Pria berperawakan tinggi kurus tersebut dengan sigap melayani pelanggan yang sudah 6 hari tak disapa. Maklum, Bang Aswin sehari-hari hanya berprofesi jualan tahu, sebuah pekerjaan yang sudah dilakoni hampir 10 tahun. Tanpa ada tahu maka praktis ia menganggur, di rumah saja.
Ia berkisah, usai tiga hari menghilang dari pasaran, sebenarnya tahu sudah mulai ada lagi pada hari ke-4. Sayangnya, modal jualan tahu yang tak seberapa, habis untuk beli beras dan lauk selama tidak jualan. Akibatnya saat kembali mau jualan, Bang Aswin harus pinjam ke juragan tahu.
"Saya ambil tahu dulu bayarnya belakangan. Tapi karena ngutang, jadi ga kebagian. Juragan mengutamakan yang bisa ambil tahu pakai bayar kontan," lanjutnya.

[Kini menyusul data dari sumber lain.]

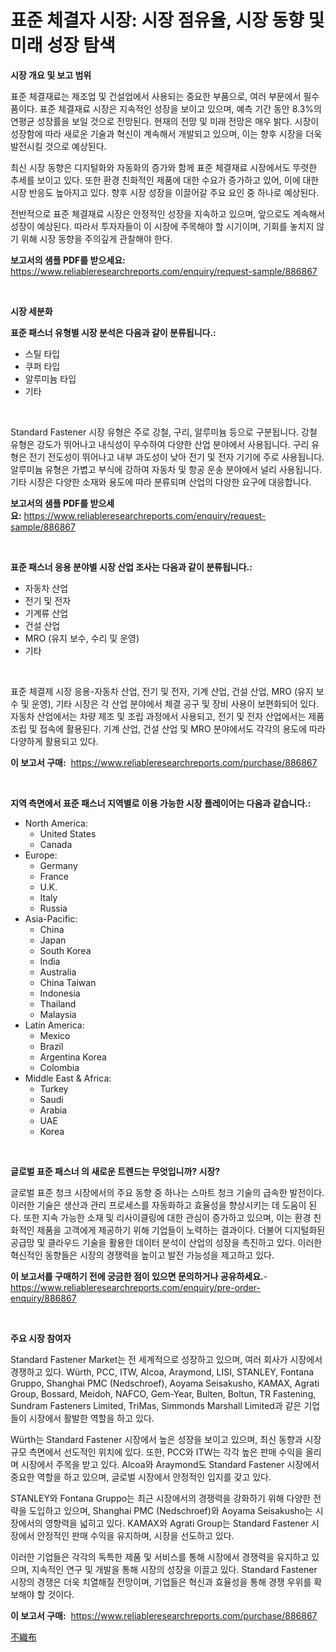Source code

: <p><h1>표준 체결자 시장: 시장 점유율, 시장 동향 및 미래 성장 탐색</h1></p><p><strong>시장 개요 및 보고 범위</strong></p>
<p><p>표준 체결재료는 제조업 및 건설업에서 사용되는 중요한 부품으로, 여러 부문에서 필수품이다. 표준 체결재료 시장은 지속적인 성장을 보이고 있으며, 예측 기간 동안 8.3%의 연평균 성장률을 보일 것으로 전망된다. 현재의 전망 및 미래 전망은 매우 밝다. 시장이 성장함에 따라 새로운 기술과 혁신이 계속해서 개발되고 있으며, 이는 향후 시장을 더욱 발전시킬 것으로 예상된다.</p><p>최신 시장 동향은 디지털화와 자동화의 증가와 함께 표준 체결재료 시장에서도 뚜렷한 추세를 보이고 있다. 또한 환경 친화적인 제품에 대한 수요가 증가하고 있어, 이에 대한 시장 반응도 높아지고 있다. 향후 시장 성장을 이끌어갈 주요 요인 중 하나로 예상된다.</p><p>전반적으로 표준 체결재료 시장은 안정적인 성장을 지속하고 있으며, 앞으로도 계속해서 성장이 예상된다. 따라서 투자자들이 이 시장에 주목해야 할 시기이며, 기회를 놓치지 않기 위해 시장 동향을 주의깊게 관찰해야 한다.</p></p>
<p><strong>보고서의 샘플 PDF를 받으세요:</strong> <a href="https://www.reliableresearchreports.com/enquiry/request-sample/886867">https://www.reliableresearchreports.com/enquiry/request-sample/886867</a></p>
<p>&nbsp;</p>
<p><strong>시장 세분화</strong></p>
<p><strong>표준 패스너 유형별 시장 분석은 다음과 같이 분류됩니다.:</strong></p>
<p><ul><li>스틸 타입</li><li>쿠퍼 타입</li><li>알루미늄 타입</li><li>기타</li></ul></p>
<p>&nbsp;</p>
<p><p>Standard Fastener 시장 유형은 주로 강철, 구리, 알루미늄 등으로 구분됩니다. 강철 유형은 강도가 뛰어나고 내식성이 우수하여 다양한 산업 분야에서 사용됩니다. 구리 유형은 전기 전도성이 뛰어나고 내부 과도성이 낮아 전기 및 전자 기기에 주로 사용됩니다. 알루미늄 유형은 가볍고 부식에 강하여 자동차 및 항공 운송 분야에서 널리 사용됩니다. 기타 시장은 다양한 소재와 용도에 따라 분류되며 산업의 다양한 요구에 대응합니다.</p></p>
<p><strong>보고서의 샘플 PDF를 받으세요:</strong>&nbsp;<a href="https://www.reliableresearchreports.com/enquiry/request-sample/886867">https://www.reliableresearchreports.com/enquiry/request-sample/886867</a></p>
<p>&nbsp;</p>
<p><strong> 표준 패스너 응용 분야별 시장 산업 조사는 다음과 같이 분류됩니다.:</strong></p>
<p><ul><li>자동차 산업</li><li>전기 및 전자</li><li>기계류 산업</li><li>건설 산업</li><li>MRO (유지 보수, 수리 및 운영)</li><li>기타</li></ul></p>
<p>&nbsp;</p>
<p><p>표준 체결제 시장 응용-자동차 산업, 전기 및 전자, 기계 산업, 건설 산업, MRO (유지 보수 및 운영), 기타 시장은 각 산업 분야에서 체결 공구 및 장비 사용이 보편화되어 있다. 자동차 산업에서는 차량 제조 및 조립 과정에서 사용되고, 전기 및 전자 산업에서는 제품 조립 및 접속에 활용된다. 기계 산업, 건설 산업 및 MRO 분야에서도 각각의 용도에 따라 다양하게 활용되고 있다.</p></p>
<p><strong>이 보고서 구매:</strong>&nbsp; <a href="https://www.reliableresearchreports.com/purchase/886867">https://www.reliableresearchreports.com/purchase/886867</a></p>
<p>&nbsp;</p>
<p><strong>지역 측면에서 표준 패스너 지역별로 이용 가능한 시장 플레이어는 다음과 같습니다.:</strong></p>
<p><ul>
    <li>
        North America:
        <ul>
            <li>United States</li>
            <li>Canada</li>
        </ul>
    </li>
    <li>
        Europe:
        <ul>
            <li>Germany</li>
            <li>France</li>
            <li>U.K.</li>
            <li>Italy</li>
            <li>Russia</li>
        </ul>
    </li>
    <li>
        Asia-Pacific:
        <ul>
            <li>China</li>
            <li>Japan</li>
            <li>South Korea</li>
            <li>India</li>
            <li>Australia</li>
            <li>China Taiwan</li>
            <li>Indonesia</li>
            <li>Thailand</li>
            <li>Malaysia</li>
        </ul>
    </li>
    <li>
        Latin America:
        <ul>
            <li>Mexico</li>
            <li>Brazil</li>
            <li>Argentina Korea</li>
            <li>Colombia</li>
        </ul>
    </li>
    <li>
        Middle East & Africa:
        <ul>
            <li>Turkey</li>
            <li>Saudi</li>
            <li>Arabia</li>
            <li>UAE</li>
            <li>Korea</li>
        </ul>
    </li>
    </ul></p>
<p>&nbsp;</p>
<p><strong>글로벌 표준 패스너 의 새로운 트렌드는 무엇입니까? 시장?</strong></p>
<p><p>글로벌 표준 청크 시장에서의 주요 동향 중 하나는 스마트 청크 기술의 급속한 발전이다. 이러한 기술은 생산과 관리 프로세스를 자동화하고 효율성을 향상시키는 데 도움이 된다. 또한 지속 가능한 소재 및 리사이클링에 대한 관심이 증가하고 있으며, 이는 환경 친화적인 제품을 고객에게 제공하기 위해 기업들이 노력하는 결과이다. 더불어 디지털화된 공급망 및 클라우드 기술을 활용한 데이터 분석이 산업의 성장을 촉진하고 있다. 이러한 혁신적인 동향들은 시장의 경쟁력을 높이고 발전 가능성을 제고하고 있다.</p></p>
<p><strong>이 보고서를 구매하기 전에 궁금한 점이 있으면 문의하거나 공유하세요.</strong>- <a href="https://www.reliableresearchreports.com/enquiry/pre-order-enquiry/886867">https://www.reliableresearchreports.com/enquiry/pre-order-enquiry/886867</a></p>
<p>&nbsp;</p>
<p><strong>주요 시장 참여자</strong></p>
<p><p>Standard Fastener Market는 전 세계적으로 성장하고 있으며, 여러 회사가 시장에서 경쟁하고 있다. Würth, PCC, ITW, Alcoa, Araymond, LISI, STANLEY, Fontana Gruppo, Shanghai PMC (Nedschroef), Aoyama Seisakusho, KAMAX, Agrati Group, Bossard, Meidoh, NAFCO, Gem-Year, Bulten, Boltun, TR Fastening, Sundram Fasteners Limited, TriMas, Simmonds Marshall Limited과 같은 기업들이 시장에서 활발한 역할을 하고 있다.</p><p>Würth는 Standard Fastener 시장에서 높은 성장을 보이고 있으며, 최신 동향과 시장 규모 측면에서 선도적인 위치에 있다. 또한, PCC와 ITW는 각각 높은 판매 수익을 올리며 시장에서 주목을 받고 있다. Alcoa와 Araymond도 Standard Fastener 시장에서 중요한 역할을 하고 있으며, 글로벌 시장에서 안정적인 입지를 갖고 있다.</p><p>STANLEY와 Fontana Gruppo는 최근 시장에서의 경쟁력을 강화하기 위해 다양한 전략을 도입하고 있으며, Shanghai PMC (Nedschroef)와 Aoyama Seisakusho는 시장에서의 영향력을 넓히고 있다. KAMAX와 Agrati Group는 Standard Fastener 시장에서 안정적인 판매 수익을 유지하며, 시장을 선도하고 있다.</p><p>이러한 기업들은 각각의 독특한 제품 및 서비스를 통해 시장에서 경쟁력을 유지하고 있으며, 지속적인 연구 및 개발을 통해 시장의 성장을 이끌고 있다. Standard Fastener 시장의 경쟁은 더욱 치열해질 전망이며, 기업들은 혁신과 효율성을 통해 경쟁 우위를 확보해야 할 것이다.</p></p>
<p><strong>이 보고서 구매:</strong>&nbsp;&nbsp;<a href="https://www.reliableresearchreports.com/purchase/886867">https://www.reliableresearchreports.com/purchase/886867</a></p>
<p><p><a href="https://github.com/lily-u-genius/Market-Research-Report-List-1/blob/main/335910917560.md">不織布</a></p></p>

Baru pada hari ke- 6 ia kebagian tahu. Itupun hanya 100 potong. Padahal untuk dapat untung yang lumayan, Bang Aswin minimal harus dapat menghabiskan dagangan 200 potong tahu.
Seperti diduga sebelumnya, tahu dan tempe menghilang dari pasaran karena memang mau naik harga. Itu pula yang diakui Bang Aswin.
"Sebelumnya saya ambil tahun 350 per potong, saya jual 600. Sekarang ambilnya saja sudah harga 600. Terpaksa saya jual 1000. Untung 400 rupiah per potong," jelasnya.